When I was younger I used to go with my grandpa to The Gym he co-owned and worked at. My earliest childhood memories are of me running barefoot across the worn down carpet, surrounded by sweaty fighters and martial arts enthusiasts, playing with the punching bags and “training” during the thirty second breaks my grandpa had between clients.
After a morning at the gym all the “regulars” would decide on a place to eat, usually the pho place not far from where the other owner, Omry, lived. There’d be over six of us, sometimes more, all crammed into this tiny but delicious restaurant.
The adults would talk about upcoming fights, fighters they’re training, and other trainers they know from the fight circuit.
The kids, myself and the two daughters of Omry, would talk about whatever we’d seen on TV that weekend, or we’d time how long it took me to get one noodle in my mouth while struggling with the chopsticks.
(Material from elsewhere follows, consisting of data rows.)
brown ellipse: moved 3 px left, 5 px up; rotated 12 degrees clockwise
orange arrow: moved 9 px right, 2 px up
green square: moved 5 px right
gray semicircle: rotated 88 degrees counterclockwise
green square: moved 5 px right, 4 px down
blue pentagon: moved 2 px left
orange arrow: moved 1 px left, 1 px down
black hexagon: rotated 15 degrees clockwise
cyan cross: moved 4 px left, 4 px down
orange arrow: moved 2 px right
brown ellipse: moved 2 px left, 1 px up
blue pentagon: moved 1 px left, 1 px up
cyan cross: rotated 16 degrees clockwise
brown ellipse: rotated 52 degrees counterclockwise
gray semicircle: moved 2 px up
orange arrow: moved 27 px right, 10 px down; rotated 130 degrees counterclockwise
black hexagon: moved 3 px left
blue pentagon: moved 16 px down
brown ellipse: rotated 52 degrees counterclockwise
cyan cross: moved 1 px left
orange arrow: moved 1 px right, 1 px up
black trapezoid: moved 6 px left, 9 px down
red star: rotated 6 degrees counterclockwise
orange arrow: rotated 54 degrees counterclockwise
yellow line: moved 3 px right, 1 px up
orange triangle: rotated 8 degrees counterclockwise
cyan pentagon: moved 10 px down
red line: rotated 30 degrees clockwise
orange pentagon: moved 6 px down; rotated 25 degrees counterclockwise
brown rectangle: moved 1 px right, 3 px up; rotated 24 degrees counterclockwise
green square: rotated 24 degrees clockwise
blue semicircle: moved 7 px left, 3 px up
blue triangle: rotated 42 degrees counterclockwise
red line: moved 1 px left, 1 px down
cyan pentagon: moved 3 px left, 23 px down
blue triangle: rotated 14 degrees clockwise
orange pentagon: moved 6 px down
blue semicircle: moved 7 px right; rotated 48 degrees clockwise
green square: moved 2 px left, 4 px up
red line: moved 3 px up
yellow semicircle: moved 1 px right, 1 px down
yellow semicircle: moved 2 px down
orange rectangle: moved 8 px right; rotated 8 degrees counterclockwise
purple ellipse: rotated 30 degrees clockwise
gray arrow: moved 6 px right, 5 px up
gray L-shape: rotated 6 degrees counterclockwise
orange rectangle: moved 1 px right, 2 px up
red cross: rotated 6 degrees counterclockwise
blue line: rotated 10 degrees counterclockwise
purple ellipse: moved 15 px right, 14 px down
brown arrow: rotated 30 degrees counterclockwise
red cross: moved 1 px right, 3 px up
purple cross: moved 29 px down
After our bellies were filled to bursting, all the leftover food I didn’t eat was packaged neatly for my brothers or my grandpa to finish off later on in the day , and we’d all part ways. The next day, the process would repeat.
I look on the memories fondly because it’s such an innocuous but distinct time in my life that I can remember both clearly and not at all.
I can’t remember how old I was when this started or when it stopped happening. I can’t remember what was so fun about running around a gym filled with fighters and trainers and beat up equipment that I was somehow inexplicably allowed to play on.
But I remember how excited I would be when eight am came around for the morning shift at the gym, and how tired but excited I was when six pm arrived and I got to go back to the gym all over again.
At some point I stopped going, and when I came back it was three years later and I had a cell phone. I was dealing with popularity and cliques and feeling left out among my peers.
The Gym was altogether the same yet different. The carpet, once thread bare and blood stained, was now a pretty pale blue. The speed bags that I could suddenly reach were all updated and the punching bags were no longer held together with duct tape. There were advertisements on once bare walls, and all the candy machines I used to raid had been replaced.
I was so disappointed to see that my one constant had changed. It meant that I was changing too, and that all those absolutes I’d held onto as a child were not as static as I’d hoped.
The co-owner’s daughter, a girl who’d dubbed herself my best friend the second we met had grown up as well. I couldn’t remember her too well, but she remembered me and we fell right back into old habits.
Despite both of us being preteens, we ran around the gym like the little kids we’d once been. We wheedled change from the regulars who saw us as their little nieces, and ate junk food in the office.
So much had changed, but our friendship stayed the same.Those same feelings of nostalgia and home hit me, but they were changed now. The equipment was newer. I was tall enough to reach the speed bag, I was too big to hang off the ropes in the ring on the gym. My “uncles” were either of height or shorter than me.
Being in the gym had changed from being a fond childhood experience, to a memory before I even realized it.
There were new fighters, some regulars who still remembered when I only came up to their knee, and people I couldn’t even remember. Some of them looked at me warily, unsure of who I was and if they should give me the respect they give their teachers. The ones who new me drew me in for sweaty hugs and grilled me about school, my brothers, and if I had any boys in my life.
They all agreed any boy I met had to come to The Gym and fight all of them at once to prove he was worthy of me. I rolled my eyes at their dramatics, but I was secretly pleased that they still remembered little me. That they still saw me as one of their own despite the years that had passed.
Up until that point, I used to think I was static and everything else was changing. And then I went back to the gym, which was both the same and different from how I originally knew it, and I realized that it was me that had changed.